For the Democratic Party, too, the future looks anything but rosy. Everything had been staked on running in the next elections together with the 5 Star Movement. Nothing will come of it. The Democrats stand alone.

It is difficult to say at the moment whether a coalition with the center camp, which has been the subject of repeated talk recently, will be sufficient. On the one hand, because the moderates of both camps cavort with their splinter parties. On the other hand, because there are all sorts of power-obsessed Prime Donnen - including ex-Prime Minister and boss of Italia Viva, Matteo Renzi.

There is no denying that Draghi also contributed to this crisis. His decision a week ago to announce his resignation was a mistake - at least for the country. He had tied his future to his performance in the confidence vote. And despite the 5-Star's refusal to vote, a whopping majority of 171 senators actually voted in favor of him.

As is the nature of politics, he should have continued to work out compromises. Above all with Conte, who had repeatedly countered him for weeks. But Draghi is not a politician, and political role models or role models are unfortunately rare in Italy - if they exist at all.

On Wednesday there was nothing left to save. Salvini and Berlusconi had given the prime minister a condition that he found unacceptable: they demanded a new governing coalition without a 5-star movement. If Draghi had agreed to this, he would have been held hostage by Salvini. Draghi resented his Lega in particular for not including any of their topics in his speech. On the contrary: he had confirmed his intention to carry out the competition reform, which would also affect taxi drivers. The taxi drivers belong to the Lega clientele and have been protesting - sometimes violently - against liberalization for weeks.

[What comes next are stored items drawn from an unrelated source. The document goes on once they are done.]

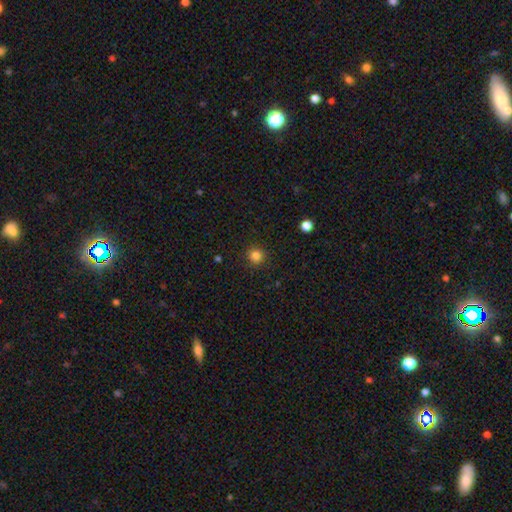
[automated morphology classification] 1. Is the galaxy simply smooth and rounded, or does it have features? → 83% smooth, 12% star or artifact, 4% featured or disk.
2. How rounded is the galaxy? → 94% round, 5% in between, 1% cigar-shaped.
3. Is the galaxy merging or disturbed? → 91% none, 6% minor disturbance, 2% major disturbance, 1% merger.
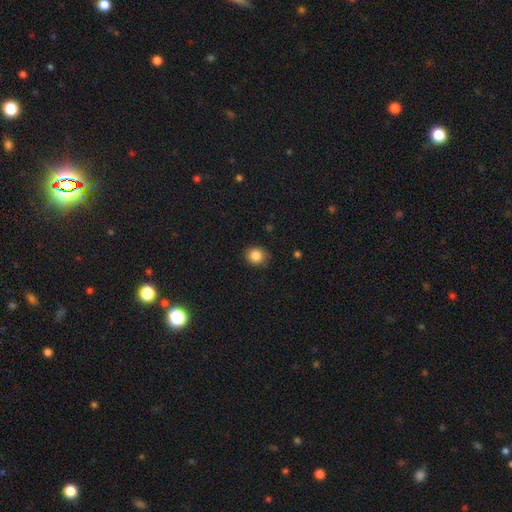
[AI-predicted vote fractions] Smooth or featured? Predicted: smooth (p=0.85). How rounded? Predicted: round (p=0.74). Merging? Predicted: none (p=0.85).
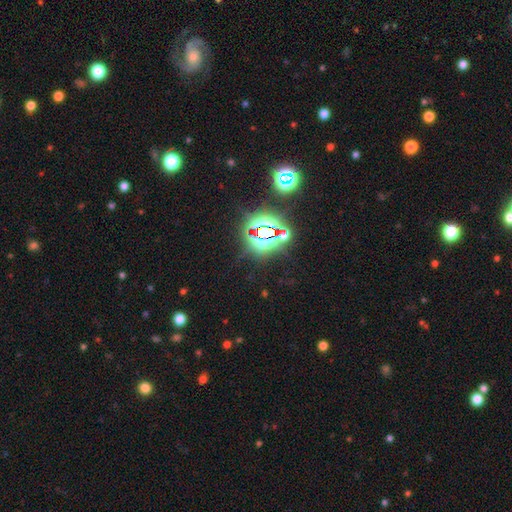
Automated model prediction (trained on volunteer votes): Smooth or featured: star or artifact — 80% (smooth — 13%)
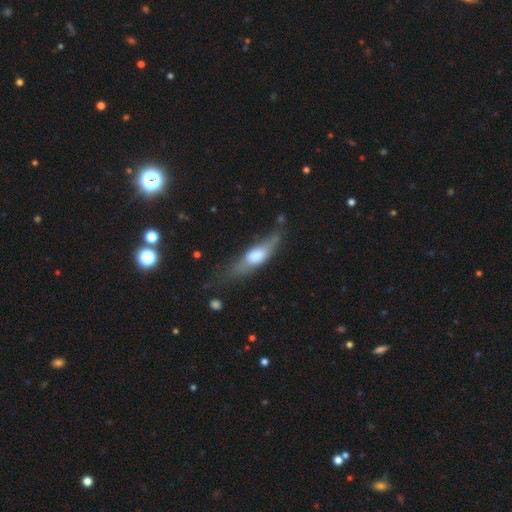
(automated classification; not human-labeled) Smooth or featured? Predicted: featured or disk (p=0.48). Merging? Predicted: none (p=0.56).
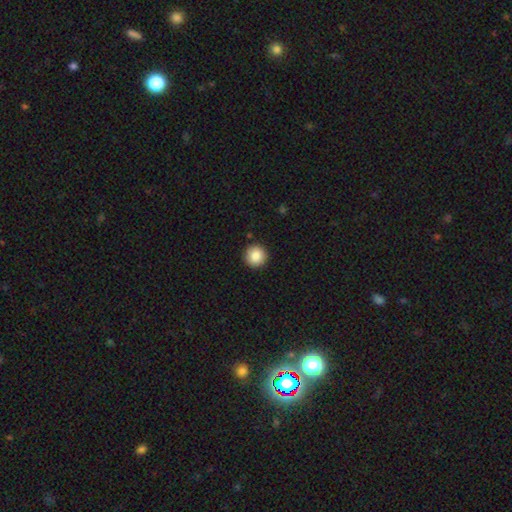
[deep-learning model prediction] Q: Smooth or featured?
A: smooth (86%); runner-up: star or artifact (9%)
Q: How rounded?
A: round (96%); runner-up: in between (3%)
Q: Merging?
A: none (92%); runner-up: minor disturbance (5%)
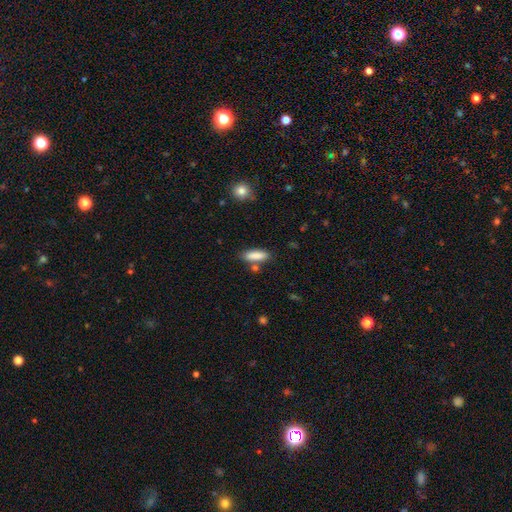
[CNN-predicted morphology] Smooth or featured? Predicted: smooth (p=0.86). How rounded? Predicted: in between (p=0.53). Merging? Predicted: none (p=0.77).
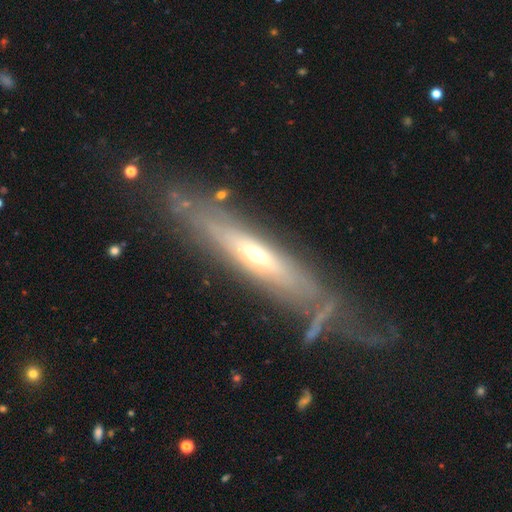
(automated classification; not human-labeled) A featured or disk galaxy (72%) viewed edge-on (55%).

Vote fractions:
- Smooth or featured? featured or disk: 72% / smooth: 22% / star or artifact: 7%
- Edge-on disk? yes: 55% / no: 45%
- Merging? none: 59% / minor disturbance: 19% / major disturbance: 17% / merger: 6%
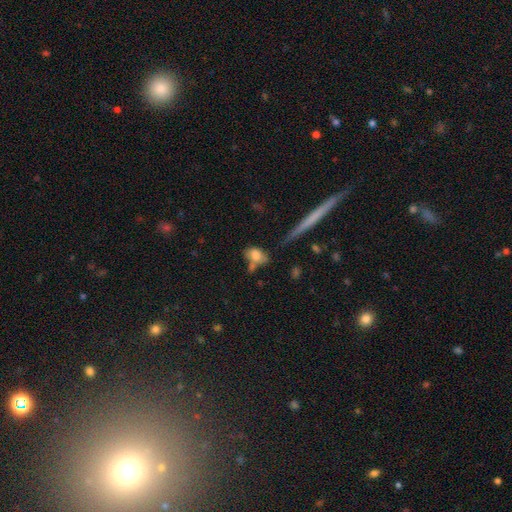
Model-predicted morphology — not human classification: smooth_or_featured: smooth (p=0.73) [alt: featured or disk p=0.18]
how_rounded: in between (p=0.76) [alt: round p=0.19]
merging: none (p=0.40) [alt: merger p=0.24]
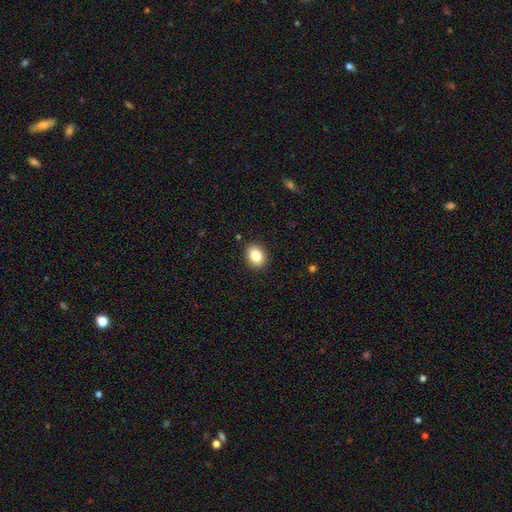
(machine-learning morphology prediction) Q: Smooth or featured?
A: smooth (84%); runner-up: star or artifact (9%)
Q: How rounded?
A: in between (56%); runner-up: round (43%)
Q: Merging?
A: none (90%); runner-up: minor disturbance (7%)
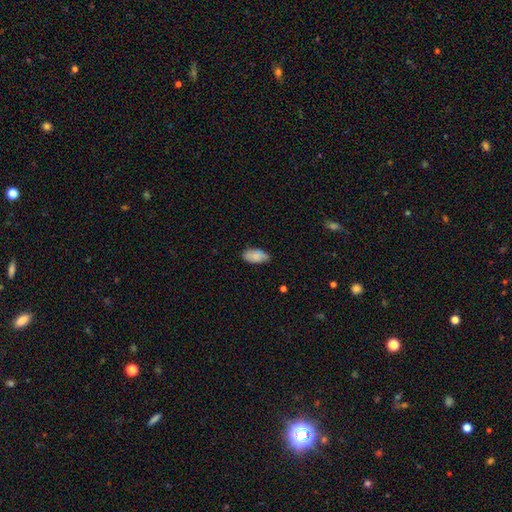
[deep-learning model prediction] This appears to be a smooth galaxy with no disk features (84%) that is in between round and cigar-shaped (94%). Merging: none (75%).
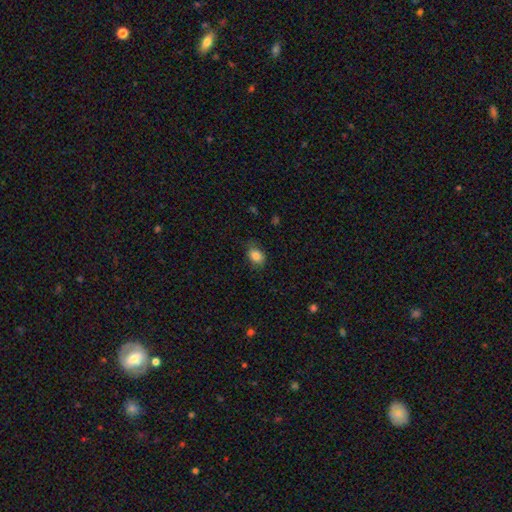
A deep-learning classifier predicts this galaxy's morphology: This is clearly a smooth galaxy (85%). How rounded: likely in between (67%). Merging: likely none (75%).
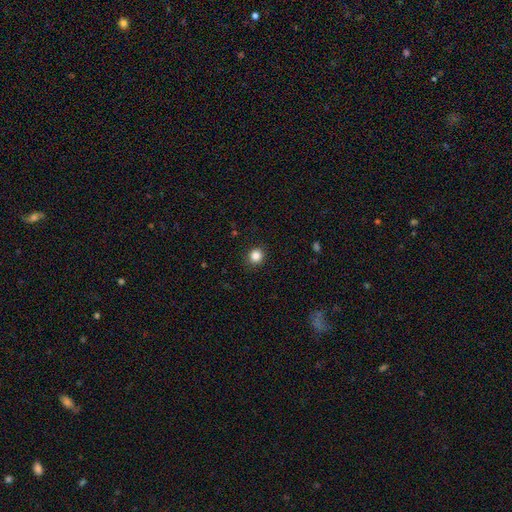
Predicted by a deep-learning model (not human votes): This appears to be a smooth galaxy with no disk features (85%) that is round (88%). Merging: none (89%).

Draghi's intention to modify the pension reform carried out by the Lega in the first Conte government also got on badly for the Lega boss. In his speech, Draghi also recalled that the governing coalition formed in February 2021 was a government without a political streak, as Mattarella emphasized at the time. Had Draghi accepted the condition set by Salvini and Berlusconi, it would have become a (centre) right coalition.